Bye bye, Textvorhersage - Microsoft zieht bei Word und Outlook die Reißleine
Viele Nutzer kennen die Funktion vom Smartphone. Während des Tippens schlägt die Software automatisch Wörter oder sogar ganze Satzteile vor. Auch Microsoft hat diese Technik seit einiger Zeit in Word und Outlook eingebaut. Doch jetzt folgt eine überraschende Kehrtwende.
Der Konzern schaltet die automatische Textvorhersage künftig standardmäßig ab. Das betrifft nicht nur die Programme auf dem PC, sondern auch die Web-Versionen sowie die Apps für Android und iPhone. Wer die Funktion bisher genutzt hat, könnte sich nach einem Update deshalb zunächst wundern. Die gewohnten Vorschläge erscheinen dann nicht mehr automatisch.

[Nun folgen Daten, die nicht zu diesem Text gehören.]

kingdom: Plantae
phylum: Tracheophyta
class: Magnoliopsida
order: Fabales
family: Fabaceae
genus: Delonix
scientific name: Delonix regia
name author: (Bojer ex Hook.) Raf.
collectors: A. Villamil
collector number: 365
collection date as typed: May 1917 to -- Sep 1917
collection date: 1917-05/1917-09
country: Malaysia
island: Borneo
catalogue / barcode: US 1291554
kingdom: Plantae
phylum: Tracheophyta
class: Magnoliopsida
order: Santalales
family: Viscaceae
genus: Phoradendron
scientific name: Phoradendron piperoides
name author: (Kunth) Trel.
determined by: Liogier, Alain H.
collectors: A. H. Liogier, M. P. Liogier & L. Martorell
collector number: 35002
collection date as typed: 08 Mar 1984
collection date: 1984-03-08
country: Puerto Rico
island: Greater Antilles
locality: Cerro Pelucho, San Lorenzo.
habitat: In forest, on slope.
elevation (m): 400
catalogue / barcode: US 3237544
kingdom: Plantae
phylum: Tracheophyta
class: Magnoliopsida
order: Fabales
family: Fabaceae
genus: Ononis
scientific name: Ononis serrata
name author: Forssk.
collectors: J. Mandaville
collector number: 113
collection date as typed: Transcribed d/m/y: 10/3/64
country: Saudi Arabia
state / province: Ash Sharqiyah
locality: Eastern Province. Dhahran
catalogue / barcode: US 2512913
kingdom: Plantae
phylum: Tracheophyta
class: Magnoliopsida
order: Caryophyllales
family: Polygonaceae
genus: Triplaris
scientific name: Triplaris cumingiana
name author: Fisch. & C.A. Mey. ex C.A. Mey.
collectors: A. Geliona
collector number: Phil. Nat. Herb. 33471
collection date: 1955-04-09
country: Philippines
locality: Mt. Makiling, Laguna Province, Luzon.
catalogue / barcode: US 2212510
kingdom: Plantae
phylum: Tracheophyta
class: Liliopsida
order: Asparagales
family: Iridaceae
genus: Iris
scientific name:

Eigentlich sollte die Textvorhersage das Schreiben beschleunigen. Während der Eingabe blendet Word oder Outlook mögliche Fortsetzungen in hellgrauer Schrift ein. Mit einem Tab-Tastendruck lassen sich diese Vorschläge übernehmen. Die Funktion nutzt dafür KI-Modelle, die den Kontext analysieren und passende Wörter vorhersagen.
In der Praxis kam das Feature offenbar nicht so gut an wie erhofft. Microsoft erklärt, die Entscheidung gehe auf Rückmeldungen von Kunden zurück. Viele Nutzer hätten die eingeblendeten Vorschläge eher als störend empfunden. Statt schneller zu arbeiten, seien sie häufiger aus dem Schreibfluss geraten.
Nach Angaben des Unternehmens soll die Änderung deshalb für eine ruhigere Arbeitsumgebung sorgen. Das Schreiben soll mit weniger Ablenkungen möglich sein. Gleichzeitig erhalten Nutzer mehr Kontrolle darüber, welche Funktionen sie aktiv verwenden möchten.
Ganz verabschiedet sich Microsoft von der Textvorhersage allerdings nicht. Nutzer können die Hilfe weiterhin einschalten. Der Unterschied besteht lediglich darin, dass sie künftig nicht mehr automatisch aktiviert ist.
Damit wechselt Microsoft von einem sogenannten Opt-Out-Modell zu einem Opt-In-Modell. Heißt im Klartext: Bisher mussten Anwender die Funktion bei Bedarf selbst deaktivieren. Jetzt müssen sie sie aktiv einschalten, wenn sie die Vorschläge nutzen möchten.
Laut Berichten aus der Branche wird die neue Standardeinstellung bereits verteilt. Für die Web-Versionen von Word und Outlook hat die Auslieferung begonnen. Bei den lokal installierten Programmen erfolgt die Umstellung mit kommenden Updates. Je nach Gerät und Update-Zeitpunkt kann es noch etwas dauern, bis die neue Standardeinstellung überall aktiv ist.